2. »Ich wollte alle beide«

    Diesmal hatte sie einen Augenblick lang das Bewußtsein verloren, für June ein Zeichen, daß sie ihre Orgasmusfähigkeit endlich, glücklich wiedererlangt hatte. Das ganze Jahr über hatte sie schon mit Jonathan geschlafen, aber erst jetzt war sie imstande, sich ihren eigenen körperlichen Empfindungen ganz hinzugeben. Sie verspürte eine Reaktionsbereitschaft, die sie schon vor längerer Zeit verlassen zu haben schien. Er hatte ihr vorgeworfen, sie sei »anhedonisch«, ein Wort, das sie nie zuvor gehört hatte und das niemand in der ganzen Welt außer Jonathan benützen würde. »Das ist das Gegenteil von Hedonismus«, erklärte er, und sie spürte, daß sich hinter dieser Erklärung eine Irritation verbarg.

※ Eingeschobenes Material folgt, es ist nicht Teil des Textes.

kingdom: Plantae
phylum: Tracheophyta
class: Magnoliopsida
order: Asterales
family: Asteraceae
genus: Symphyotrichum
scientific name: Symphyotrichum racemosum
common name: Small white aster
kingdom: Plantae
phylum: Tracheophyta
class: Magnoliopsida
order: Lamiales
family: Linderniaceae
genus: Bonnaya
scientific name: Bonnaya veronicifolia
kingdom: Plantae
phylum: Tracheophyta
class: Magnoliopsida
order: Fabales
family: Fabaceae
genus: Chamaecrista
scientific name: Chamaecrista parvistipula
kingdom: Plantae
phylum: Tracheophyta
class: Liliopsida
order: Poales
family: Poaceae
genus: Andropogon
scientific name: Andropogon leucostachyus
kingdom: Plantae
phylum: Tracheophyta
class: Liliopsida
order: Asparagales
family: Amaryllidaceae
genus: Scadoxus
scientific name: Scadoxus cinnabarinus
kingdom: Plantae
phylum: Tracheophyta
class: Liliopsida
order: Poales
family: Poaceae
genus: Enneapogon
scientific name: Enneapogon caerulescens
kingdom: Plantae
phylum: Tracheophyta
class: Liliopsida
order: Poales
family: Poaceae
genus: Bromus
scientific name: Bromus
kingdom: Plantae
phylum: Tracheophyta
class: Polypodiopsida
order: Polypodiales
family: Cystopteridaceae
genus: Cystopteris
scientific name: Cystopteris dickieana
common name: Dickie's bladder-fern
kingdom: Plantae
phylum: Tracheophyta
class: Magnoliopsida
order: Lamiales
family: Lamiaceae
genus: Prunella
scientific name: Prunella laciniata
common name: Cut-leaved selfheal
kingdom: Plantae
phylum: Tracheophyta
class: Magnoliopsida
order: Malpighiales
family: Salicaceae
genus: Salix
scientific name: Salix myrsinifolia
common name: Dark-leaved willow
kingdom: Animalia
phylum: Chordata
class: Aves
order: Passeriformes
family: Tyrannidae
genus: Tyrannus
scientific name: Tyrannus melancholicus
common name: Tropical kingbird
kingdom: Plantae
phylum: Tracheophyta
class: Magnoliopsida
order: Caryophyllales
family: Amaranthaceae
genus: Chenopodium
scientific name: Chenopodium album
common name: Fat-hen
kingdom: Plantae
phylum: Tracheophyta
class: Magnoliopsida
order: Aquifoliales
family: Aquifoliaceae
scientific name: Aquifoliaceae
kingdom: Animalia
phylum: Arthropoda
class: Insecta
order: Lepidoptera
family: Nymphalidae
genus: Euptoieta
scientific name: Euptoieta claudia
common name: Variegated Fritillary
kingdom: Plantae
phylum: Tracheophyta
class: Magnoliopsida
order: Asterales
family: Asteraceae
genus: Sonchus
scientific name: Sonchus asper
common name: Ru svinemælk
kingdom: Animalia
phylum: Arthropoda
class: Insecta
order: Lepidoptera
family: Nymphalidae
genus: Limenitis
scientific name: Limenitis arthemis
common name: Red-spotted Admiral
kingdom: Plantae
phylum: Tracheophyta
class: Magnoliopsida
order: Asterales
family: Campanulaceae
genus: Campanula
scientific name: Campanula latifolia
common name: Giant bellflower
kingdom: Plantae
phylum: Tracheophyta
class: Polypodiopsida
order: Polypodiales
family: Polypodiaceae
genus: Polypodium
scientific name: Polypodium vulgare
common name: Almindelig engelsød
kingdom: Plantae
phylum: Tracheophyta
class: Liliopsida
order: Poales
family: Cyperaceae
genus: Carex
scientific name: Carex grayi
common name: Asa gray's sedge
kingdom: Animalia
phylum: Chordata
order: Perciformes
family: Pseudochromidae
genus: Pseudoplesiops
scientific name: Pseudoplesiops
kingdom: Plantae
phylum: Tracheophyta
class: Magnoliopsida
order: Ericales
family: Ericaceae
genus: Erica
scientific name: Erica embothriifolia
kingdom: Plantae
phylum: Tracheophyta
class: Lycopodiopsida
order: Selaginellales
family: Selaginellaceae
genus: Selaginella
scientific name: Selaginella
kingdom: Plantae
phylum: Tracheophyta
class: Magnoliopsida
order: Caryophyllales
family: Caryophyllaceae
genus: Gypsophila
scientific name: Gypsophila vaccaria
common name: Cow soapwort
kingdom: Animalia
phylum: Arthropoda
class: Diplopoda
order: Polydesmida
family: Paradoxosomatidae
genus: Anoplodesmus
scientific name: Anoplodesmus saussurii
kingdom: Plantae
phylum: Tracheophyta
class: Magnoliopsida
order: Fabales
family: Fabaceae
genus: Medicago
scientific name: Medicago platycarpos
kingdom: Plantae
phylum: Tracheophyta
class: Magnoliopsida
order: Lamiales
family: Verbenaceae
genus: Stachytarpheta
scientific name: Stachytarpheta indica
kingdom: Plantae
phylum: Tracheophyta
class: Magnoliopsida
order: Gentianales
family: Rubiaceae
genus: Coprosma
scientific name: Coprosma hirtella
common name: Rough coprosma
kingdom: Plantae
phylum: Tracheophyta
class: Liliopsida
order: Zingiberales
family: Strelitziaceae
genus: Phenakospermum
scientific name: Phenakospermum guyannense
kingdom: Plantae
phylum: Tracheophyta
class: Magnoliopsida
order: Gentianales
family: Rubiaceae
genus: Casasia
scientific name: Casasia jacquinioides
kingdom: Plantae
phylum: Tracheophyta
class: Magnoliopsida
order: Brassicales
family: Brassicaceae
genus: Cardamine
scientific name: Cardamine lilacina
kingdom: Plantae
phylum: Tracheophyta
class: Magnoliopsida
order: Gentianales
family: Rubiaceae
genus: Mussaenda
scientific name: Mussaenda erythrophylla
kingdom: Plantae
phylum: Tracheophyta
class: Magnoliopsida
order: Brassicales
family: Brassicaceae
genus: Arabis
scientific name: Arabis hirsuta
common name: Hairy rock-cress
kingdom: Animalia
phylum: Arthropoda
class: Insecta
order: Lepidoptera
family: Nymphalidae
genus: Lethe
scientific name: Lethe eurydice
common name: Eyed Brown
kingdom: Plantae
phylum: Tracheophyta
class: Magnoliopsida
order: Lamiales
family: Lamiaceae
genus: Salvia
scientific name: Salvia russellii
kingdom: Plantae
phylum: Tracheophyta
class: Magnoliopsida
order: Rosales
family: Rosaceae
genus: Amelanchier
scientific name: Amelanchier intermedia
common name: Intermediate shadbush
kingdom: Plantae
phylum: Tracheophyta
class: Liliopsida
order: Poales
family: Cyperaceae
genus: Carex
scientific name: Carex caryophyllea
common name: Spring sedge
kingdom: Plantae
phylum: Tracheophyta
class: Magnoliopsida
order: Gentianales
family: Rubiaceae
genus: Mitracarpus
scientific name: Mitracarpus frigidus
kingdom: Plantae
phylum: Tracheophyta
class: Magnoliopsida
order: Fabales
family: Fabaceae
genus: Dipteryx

Sie hatte es als Kritik aufgefaßt, eine subtilere Version des alten Angriffs, eine Frau, die der Mann nicht zu befriedigen vermochte, als frigide zu bezeichnen.
    Jetzt war sie rehabilitiert. Er war ebenso froh wie sie über ihren Sieg, aber sie feierten nicht laut, sie sahen einander nur dankbar an. Mit weichen Knien widmeten sie sich ihrem anschließenden Badezimmerritual, wobei sie ihre üblichen lärmenden Proteste, den winzigen, engen Raum miteinander teilen zu müssen, übertrieben. Sie gingen unter die Dusche. Wie üblich, stieg sie vor ihm wieder heraus und ließ ihn mit dem kläglichen Wasserdruck allein.
    In Junes Reisetasche mit den schwindenden Vorräten ihrer verschiedenen Kosmetika befand sich eine große grüne Dose mit Rasierschaum, die sie irrtümlich statt ihrer grünen Dose mit dem Haarfestiger eingepackt hatte. Diese plötzliche Erinnerung an ihren Mann war wie ein Schnitt mit der Rasierklinge, die perfekte Sabotage ihrer Orgasmusfeier mit Jonathan. Aha, dachte sie.